***** RECORDED DATA

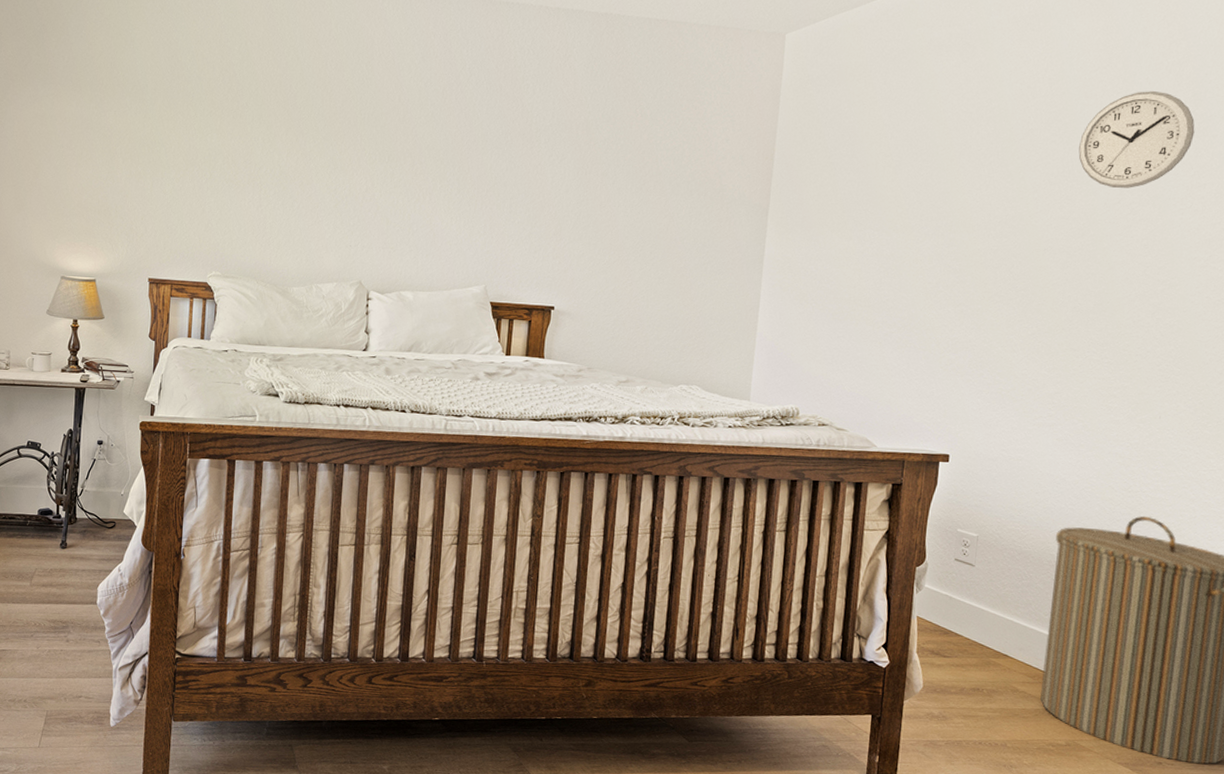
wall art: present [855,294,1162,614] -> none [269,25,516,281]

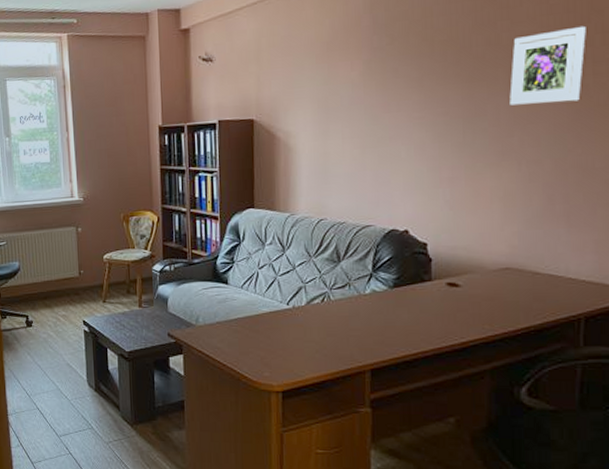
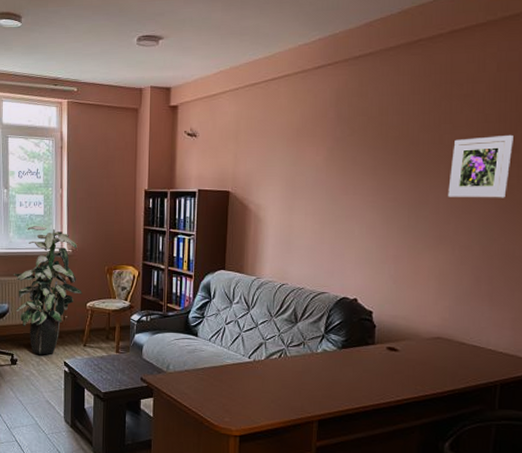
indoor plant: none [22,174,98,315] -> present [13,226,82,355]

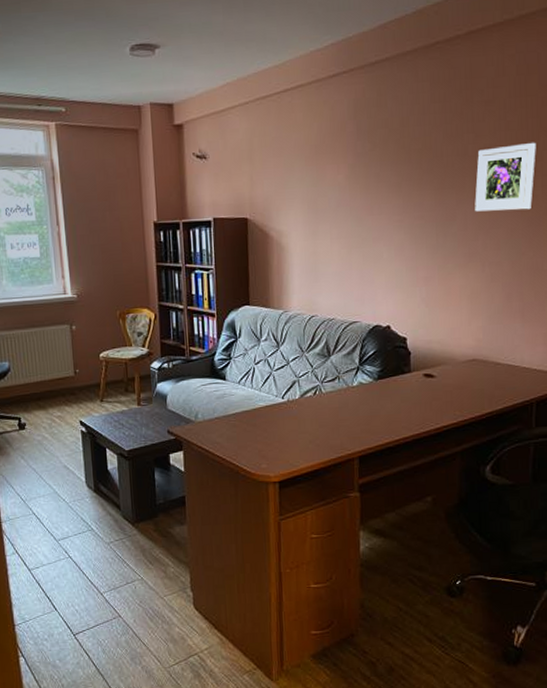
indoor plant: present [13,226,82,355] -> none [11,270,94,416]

**********

> **INSTRUCTIONS TO FOLLOW**
When a line in the material above includes the word "plant", copy that line.

> **YOUR SOLUTION**
indoor plant: none [22,174,98,315] -> present [13,226,82,355]
indoor plant: present [13,226,82,355] -> none [11,270,94,416]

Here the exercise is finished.